CLIP Interrogator made by @pharmapsychotic modified to work with our WebUI.

# CLIP Interrogator by @pharmapsychotic 
Twitter: https://twitter.com/pharmapsychotic
Github: https://github.com/pharmapsychotic/clip-interrogator

Description:
What do the different OpenAI CLIP models see in an image? What might be a good text prompt to create similar images using CLIP guided diffusion
or another text to image model? The CLIP Interrogator is here to get you answers!

Please consider buying him a coffee via [ko-fi](https://ko-fi.com/pharmapsychotic) or following him on [twitter](https://twitter.com/pharmapsychotic).

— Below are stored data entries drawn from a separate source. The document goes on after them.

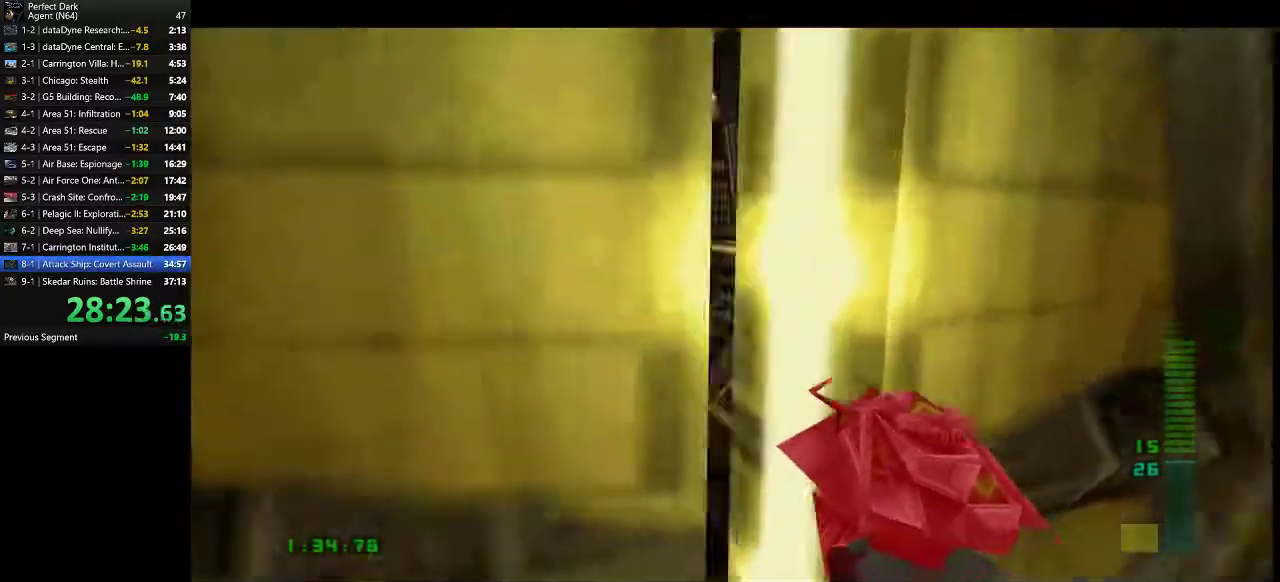
{"keys": ["a", "w"], "mouse": [], "events": []}
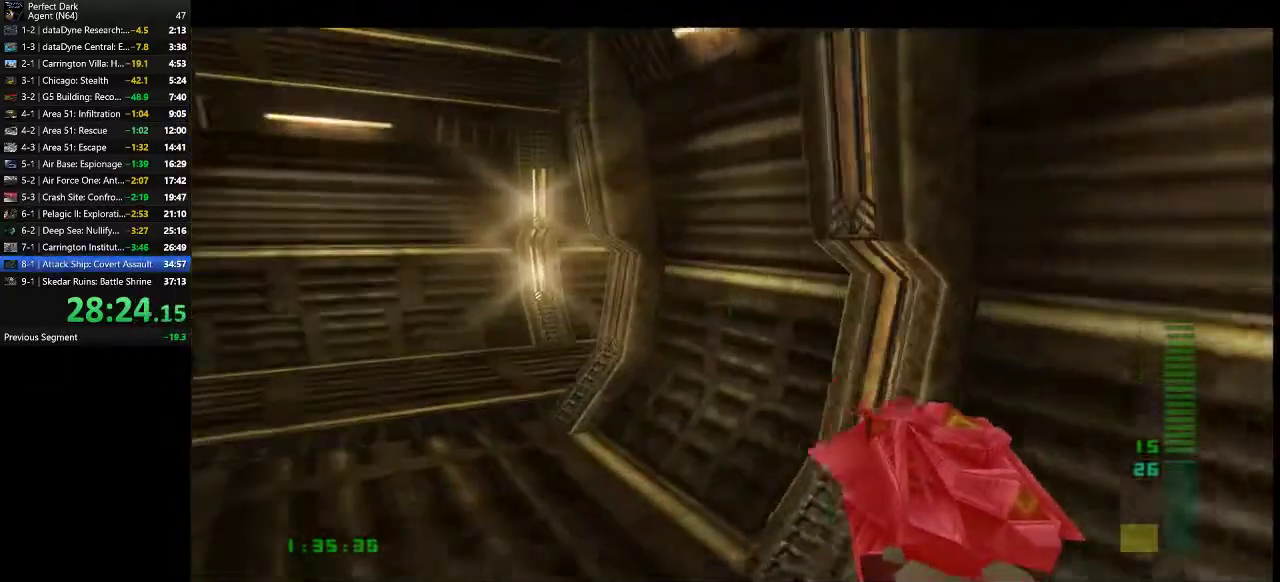
{"keys": ["a", "w"], "mouse": [], "events": []}
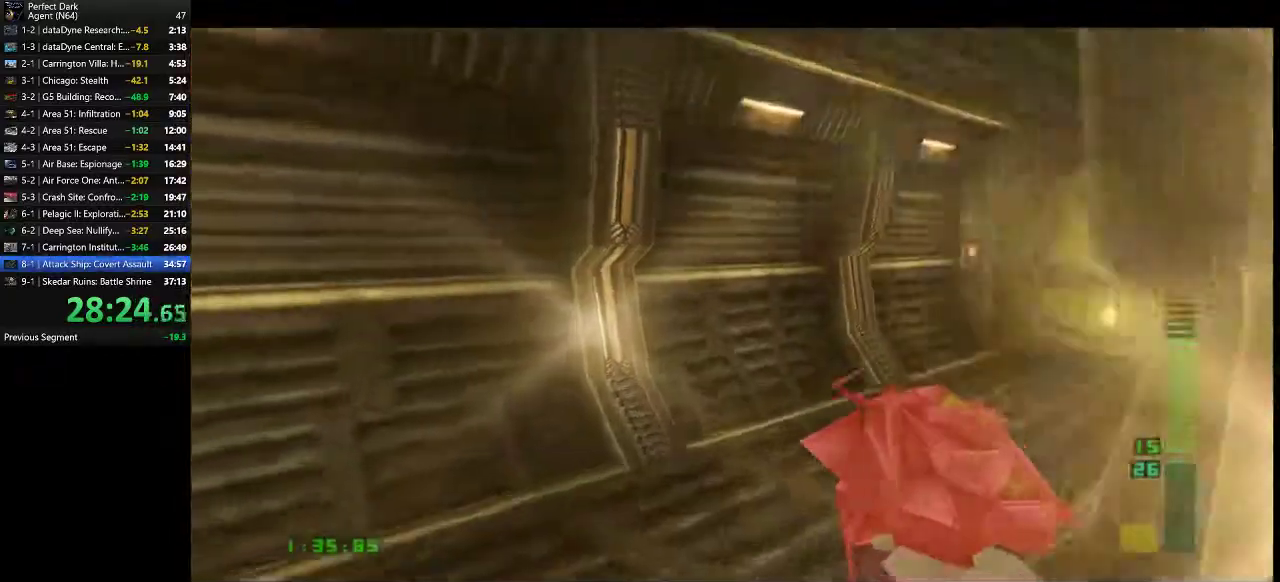
{"keys": ["a", "w"], "mouse": [], "events": []}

And if you're looking for more Ai art tools check out my [Ai generative art tools list](https://pharmapsychotic.com/tools.html).

"""

#
# base webui import and utils.
from sd_utils import *

# streamlit imports
import streamlit_nested_layout

#streamlit components section

#other imports
import clip, open_clip
import gc
import os
import pandas as pd
#import requests
import torch
import torchvision.transforms as T
import torchvision.transforms.functional as TF
from PIL import Image
from torch import nn
from torch.nn import functional as F
from torchvision import transforms
from torchvision.transforms.functional import InterpolationMode
from ldm.models.blip import blip_decoder

# end of imports
#---------------------------------------------------------------------------------------------------------------

device = torch.device('cuda:0' if torch.cuda.is_available() else 'cpu')
blip_image_eval_size = 512
blip_model = None
#blip_model_url = 'https://storage.googleapis.com/sfr-vision-language-research/BLIP/models/model*_base_caption.pth'   

def load_blip_model():
    st.session_state["log_message"].code("Loading BLIP Model", language='')
    with server_state_lock['blip_model']:
        if "blip_model" not in server_state:
            blip_model = blip_decoder(pretrained="models/blip/model__base_caption.pth", image_size=blip_image_eval_size, vit='base', med_config="configs/blip/med_config.json")
            blip_model.eval()
            blip_model = blip_model.to(device).half()
    
            st.session_state["log_message"].code("BLIP Model Loaded", language='')
        else:
            st.session_state["log_message"].code("BLIP Model Already Loaded", language='')
    
    return blip_model

def generate_caption(pil_image):
    global blip_model
    width, height = pil_image.size
    
    gpu_image = transforms.Compose([
            transforms.Resize((width, height), interpolation=InterpolationMode.BICUBIC),
            transforms.ToTensor(),
        transforms.Normalize((0.48145466, 0.4578275, 0.40821073), (0.26862954, 0.26130258, 0.27577711))
        ])(pil_image).unsqueeze(0).to(device).half()

    with torch.no_grad():
        caption = blip_model.generate(gpu_image, sample=False, num_beams=3, max_length=20, min_length=5)
    
    #print (caption)
    return caption[0]

def load_list(filename):
    with open(filename, 'r', encoding='utf-8', errors='replace') as f:
        items = [line.strip() for line in f.readlines()]
    return items

def rank(model, image_features, text_array, top_count=1):
    top_count = min(top_count, len(text_array))
    text_tokens = clip.tokenize([text for text in text_array]).cuda()
    with torch.no_grad():
        text_features = model.encode_text(text_tokens).float()
    text_features /= text_features.norm(dim=-1, keepdim=True)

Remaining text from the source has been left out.